Uwe Bolls Citizen Vigilante in Deutschland verboten – FSK verweigert Freigabe
Susi DrubUwe Bolls Citizen Vigilante in Deutschland verboten – FSK verweigert Freigabe
Uwe Bolls neuer Film Citizen Vigilante in Deutschland verboten
Der aktuelle Film des deutschen Regisseurs Uwe Boll, Citizen Vigilante, darf in Deutschland nicht veröffentlicht werden. Die Freiwillige Selbstkontrolle der Filmwirtschaft (FSK) verweigerte eine Altersfreigabe – was einem de facto Verbot der Verbreitung in Kinos, im Fernsehen, auf Streaming-Plattformen und bei großen Händlern gleichkommt.
In dem Streifen spielt Armie Hammer einen Mann, der sich angesichts steigender Straßenkriminalität zum Selbstjustizler entwickelt. Inspiriert von realen Kriminalfällen in Deutschland thematisiert der Film übergeordnete Sicherheitsfragen in Europa. Boll behauptet, der Film stelle junge Migranten als Massenvergewaltiger dar – ein Szenario, das seiner Meinung nach mit Kriminalstatistiken übereinstimme.
Boll wirft der FSK eine politisch motivierte Zensur vor.

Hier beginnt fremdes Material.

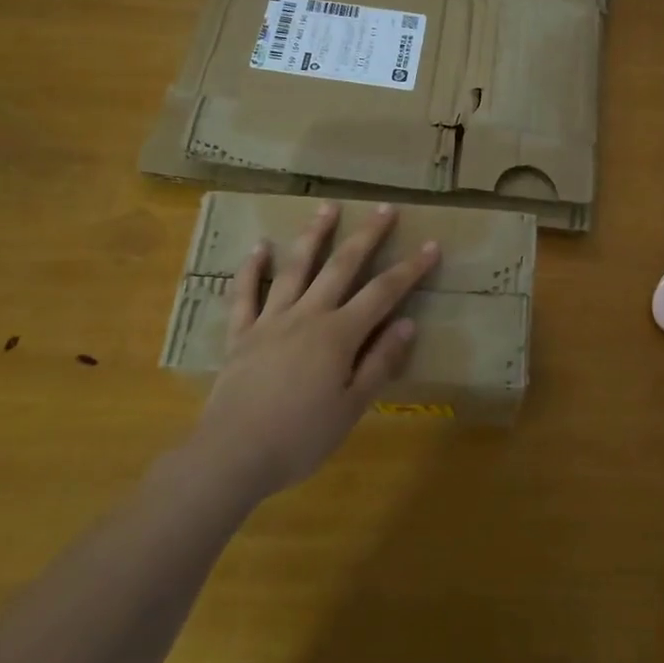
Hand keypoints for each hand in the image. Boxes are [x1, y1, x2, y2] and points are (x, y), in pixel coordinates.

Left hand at [191, 203, 439, 500]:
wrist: (233, 455)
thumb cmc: (301, 437)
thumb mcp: (352, 406)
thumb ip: (380, 362)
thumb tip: (408, 323)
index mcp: (339, 335)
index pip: (383, 293)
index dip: (410, 268)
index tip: (431, 245)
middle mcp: (307, 315)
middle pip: (342, 266)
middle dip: (367, 235)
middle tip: (385, 208)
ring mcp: (270, 321)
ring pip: (295, 268)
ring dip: (313, 236)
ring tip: (327, 207)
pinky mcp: (240, 334)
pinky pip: (245, 294)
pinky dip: (252, 269)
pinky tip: (260, 246)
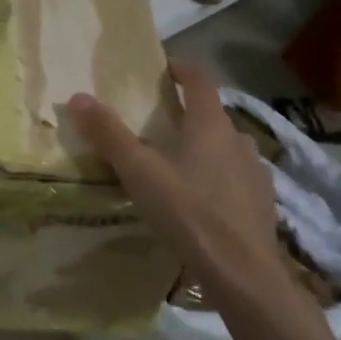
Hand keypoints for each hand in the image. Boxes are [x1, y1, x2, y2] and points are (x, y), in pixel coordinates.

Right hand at [66, 61, 293, 312]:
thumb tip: (78, 97)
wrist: (241, 271)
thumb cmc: (188, 211)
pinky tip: (200, 199)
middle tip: (157, 123)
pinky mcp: (262, 202)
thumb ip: (109, 134)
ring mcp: (255, 172)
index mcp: (211, 125)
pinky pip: (235, 177)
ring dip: (204, 146)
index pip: (200, 81)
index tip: (162, 68)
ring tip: (177, 163)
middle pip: (212, 115)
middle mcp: (238, 140)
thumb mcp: (139, 171)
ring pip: (226, 147)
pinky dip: (217, 176)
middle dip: (186, 114)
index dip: (181, 69)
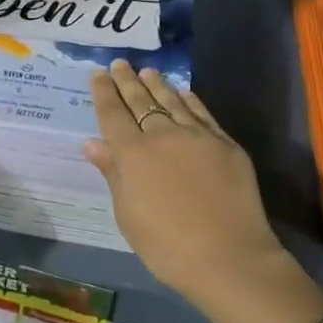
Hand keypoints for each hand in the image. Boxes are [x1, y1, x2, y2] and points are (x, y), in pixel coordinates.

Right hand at [82, 61, 285, 302]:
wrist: (229, 258)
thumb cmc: (167, 246)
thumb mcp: (128, 216)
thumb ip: (113, 174)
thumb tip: (93, 143)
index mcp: (133, 154)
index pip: (112, 114)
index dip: (104, 92)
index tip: (98, 73)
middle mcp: (162, 135)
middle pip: (140, 101)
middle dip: (127, 81)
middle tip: (120, 64)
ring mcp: (197, 136)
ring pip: (172, 101)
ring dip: (157, 84)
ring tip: (148, 71)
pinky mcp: (225, 143)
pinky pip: (202, 113)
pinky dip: (189, 99)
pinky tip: (183, 92)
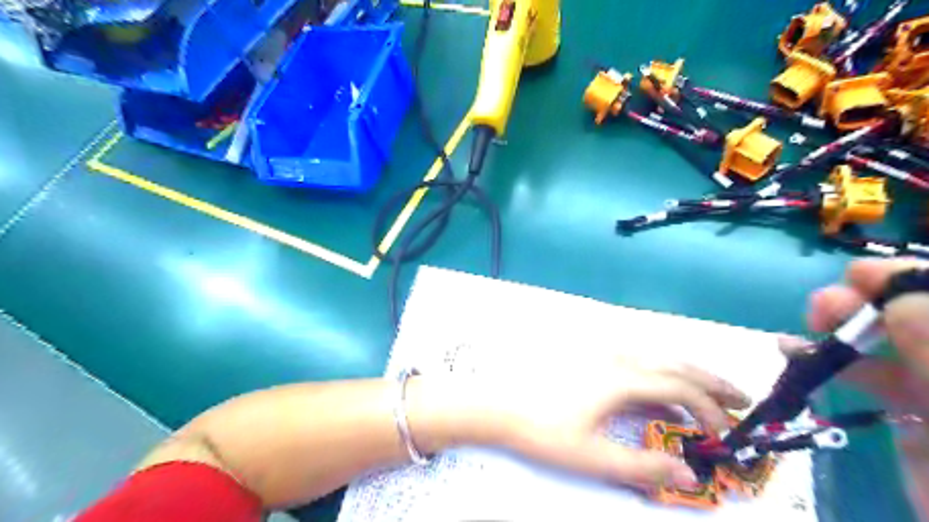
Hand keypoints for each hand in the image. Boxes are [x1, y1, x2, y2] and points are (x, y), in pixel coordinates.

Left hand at [425, 357, 749, 490]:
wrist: (499, 404)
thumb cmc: (543, 430)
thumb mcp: (593, 457)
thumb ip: (642, 466)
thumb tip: (688, 476)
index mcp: (621, 378)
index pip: (680, 388)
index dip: (709, 411)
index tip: (728, 435)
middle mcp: (617, 357)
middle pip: (675, 363)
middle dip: (711, 381)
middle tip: (742, 400)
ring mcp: (602, 353)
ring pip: (658, 356)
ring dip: (689, 373)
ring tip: (712, 393)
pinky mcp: (590, 357)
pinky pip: (639, 359)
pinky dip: (663, 373)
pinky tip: (664, 391)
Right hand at [791, 259, 927, 518]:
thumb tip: (894, 295)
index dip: (902, 278)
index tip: (855, 276)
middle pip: (908, 310)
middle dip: (864, 299)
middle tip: (823, 307)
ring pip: (885, 336)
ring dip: (839, 324)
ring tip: (807, 323)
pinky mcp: (905, 407)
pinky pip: (866, 371)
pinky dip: (828, 356)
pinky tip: (794, 349)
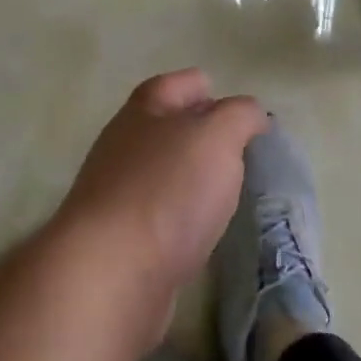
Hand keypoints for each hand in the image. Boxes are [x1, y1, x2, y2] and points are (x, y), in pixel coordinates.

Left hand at [58, 69, 266, 303]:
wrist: (109, 276)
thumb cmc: (167, 191)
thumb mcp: (217, 137)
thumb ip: (239, 116)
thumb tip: (250, 114)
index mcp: (143, 112)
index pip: (175, 85)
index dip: (205, 88)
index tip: (239, 109)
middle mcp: (124, 147)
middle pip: (166, 128)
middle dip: (202, 134)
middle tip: (242, 150)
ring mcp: (117, 195)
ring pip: (163, 172)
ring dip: (193, 177)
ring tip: (230, 189)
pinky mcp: (120, 240)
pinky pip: (159, 215)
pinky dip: (182, 216)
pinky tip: (203, 229)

Die Behörde nutze den Jugendschutz seiner Ansicht nach als Vorwand, um Darstellungen zu unterdrücken, die der vorherrschenden Erzählweise über Migration widersprächen. Zum Vergleich verweist er auf die ungekürzten deutschen Veröffentlichungen gewaltverherrlichender Actionfilme wie John Wick oder The Equalizer, die ein ähnlich hohes Maß an brutalen Szenen aufweisen.

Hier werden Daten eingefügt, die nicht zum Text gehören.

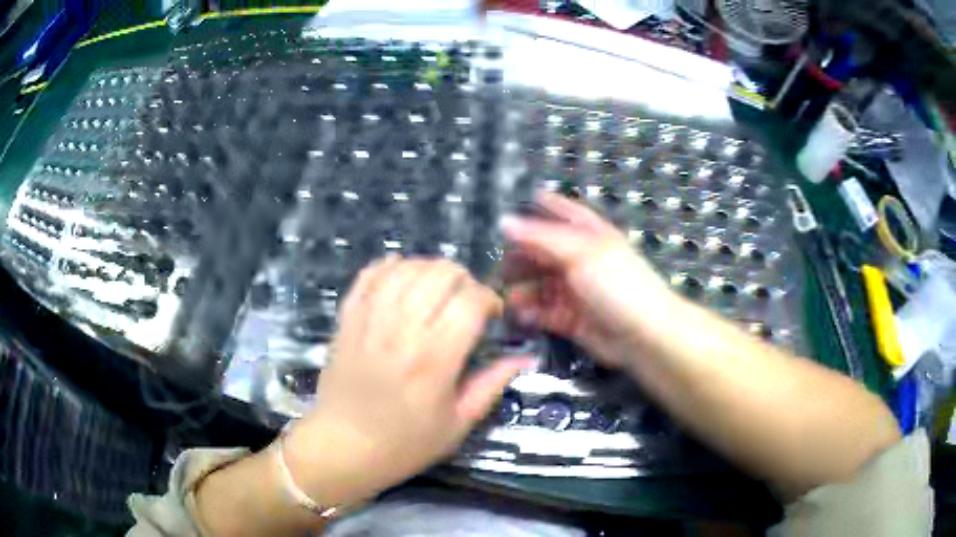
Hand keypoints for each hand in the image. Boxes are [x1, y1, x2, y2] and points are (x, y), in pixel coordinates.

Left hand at [283, 256, 533, 507]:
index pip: (470, 301)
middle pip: (439, 274)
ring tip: (436, 289)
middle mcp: (402, 331)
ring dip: (429, 269)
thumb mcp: (458, 424)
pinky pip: (368, 276)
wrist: (344, 447)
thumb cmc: (405, 443)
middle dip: (463, 278)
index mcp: (435, 360)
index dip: (489, 299)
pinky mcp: (347, 319)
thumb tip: (525, 358)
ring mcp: (370, 321)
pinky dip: (388, 267)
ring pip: (405, 268)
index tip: (492, 314)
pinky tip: (401, 274)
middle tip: (466, 300)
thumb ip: (492, 385)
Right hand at [501, 192, 672, 367]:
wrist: (643, 334)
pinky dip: (530, 312)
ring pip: (540, 284)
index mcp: (588, 235)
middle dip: (521, 257)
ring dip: (522, 288)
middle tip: (499, 265)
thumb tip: (505, 221)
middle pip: (544, 252)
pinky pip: (544, 311)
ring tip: (507, 295)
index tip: (512, 211)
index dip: (539, 208)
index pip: (562, 213)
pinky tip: (520, 312)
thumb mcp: (580, 252)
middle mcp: (580, 260)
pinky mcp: (571, 318)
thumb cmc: (617, 284)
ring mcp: (575, 290)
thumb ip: (541, 237)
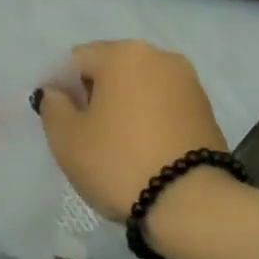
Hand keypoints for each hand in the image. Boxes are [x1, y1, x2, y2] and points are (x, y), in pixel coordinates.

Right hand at [36, 40, 225, 221]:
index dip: (61, 88)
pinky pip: (163, 105)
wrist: (192, 204)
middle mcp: (160, 56)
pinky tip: (143, 150)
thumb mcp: (66, 138)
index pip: (77, 60)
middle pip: (111, 69)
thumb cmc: (119, 162)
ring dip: (123, 106)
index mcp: (123, 54)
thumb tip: (57, 92)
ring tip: (116, 145)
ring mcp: (189, 82)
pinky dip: (148, 119)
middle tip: (85, 135)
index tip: (60, 122)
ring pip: (139, 87)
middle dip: (94, 95)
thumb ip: (52, 106)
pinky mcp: (207, 109)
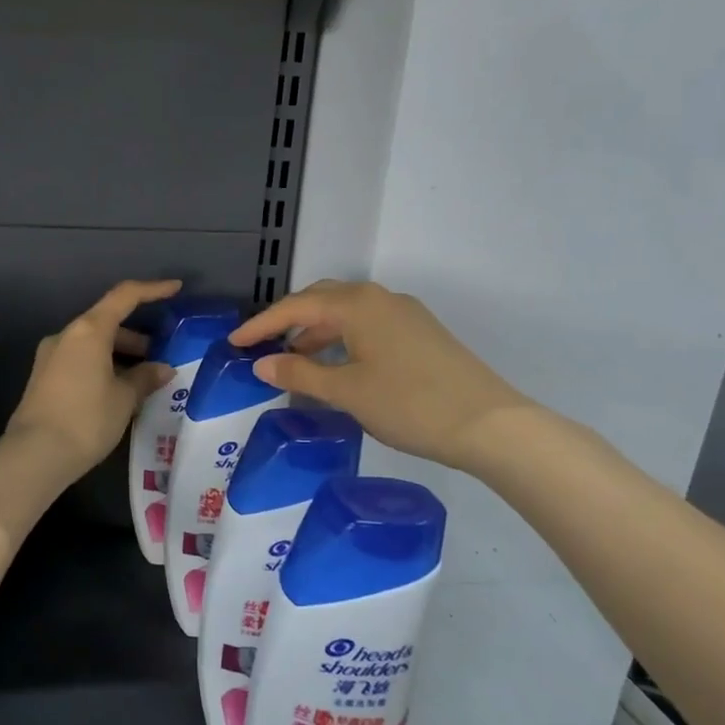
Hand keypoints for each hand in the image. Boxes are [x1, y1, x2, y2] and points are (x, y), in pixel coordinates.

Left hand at [5, 280, 180, 479]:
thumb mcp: (124, 399)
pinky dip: (102, 366)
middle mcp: (66, 335)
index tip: (176, 289)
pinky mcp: (43, 377)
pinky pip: (80, 360)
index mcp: (88, 330)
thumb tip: (163, 369)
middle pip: (106, 322)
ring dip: (119, 354)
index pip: (124, 297)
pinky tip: (117, 391)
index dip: (153, 290)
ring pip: (92, 344)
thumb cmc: (86, 419)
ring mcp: (50, 356)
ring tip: (142, 379)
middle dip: (136, 336)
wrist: (34, 455)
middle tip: (159, 356)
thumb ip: (145, 378)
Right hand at [229, 279, 531, 474]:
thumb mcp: (347, 391)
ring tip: (295, 361)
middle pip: (322, 300)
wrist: (490, 425)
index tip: (234, 343)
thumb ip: (300, 373)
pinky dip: (342, 340)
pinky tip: (337, 367)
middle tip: (262, 345)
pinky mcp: (421, 334)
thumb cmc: (409, 404)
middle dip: (288, 321)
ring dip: (316, 332)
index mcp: (358, 305)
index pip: (296, 306)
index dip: (261, 324)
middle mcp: (380, 299)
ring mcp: (405, 314)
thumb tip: (261, 362)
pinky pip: (368, 326)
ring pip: (347, 314)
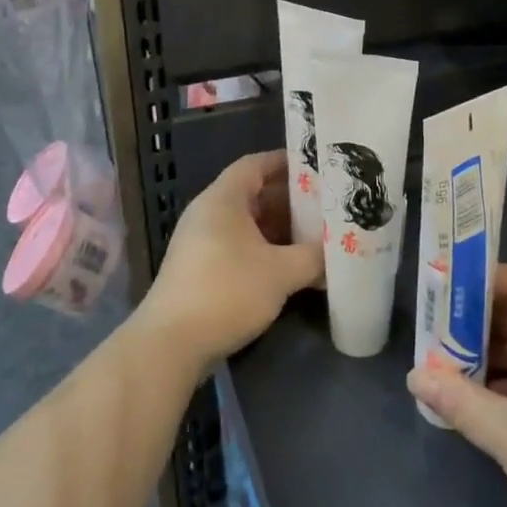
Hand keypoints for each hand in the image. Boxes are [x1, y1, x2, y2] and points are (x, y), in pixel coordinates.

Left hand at [141, 150, 322, 373]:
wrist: (170, 345)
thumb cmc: (227, 292)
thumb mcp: (280, 273)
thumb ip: (313, 257)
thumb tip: (336, 252)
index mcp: (223, 199)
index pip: (255, 164)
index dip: (285, 162)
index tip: (315, 167)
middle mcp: (207, 213)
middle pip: (251, 193)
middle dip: (287, 200)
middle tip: (322, 206)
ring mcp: (199, 242)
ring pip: (245, 223)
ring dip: (276, 228)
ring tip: (311, 236)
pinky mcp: (197, 270)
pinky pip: (235, 246)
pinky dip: (261, 249)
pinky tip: (286, 267)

Ohne FSK-Freigabe kann Citizen Vigilante das deutsche Publikum über keine der großen Vertriebskanäle legal erreichen. Der Fall unterstreicht die strenge Kontrolle, die die Prüfstelle über den Filmvertrieb im Land ausübt. Boll besteht darauf, dass das Vorgehen institutionellen Widerstand gegen bestimmte Darstellungen von Kriminalität und Migration widerspiegle.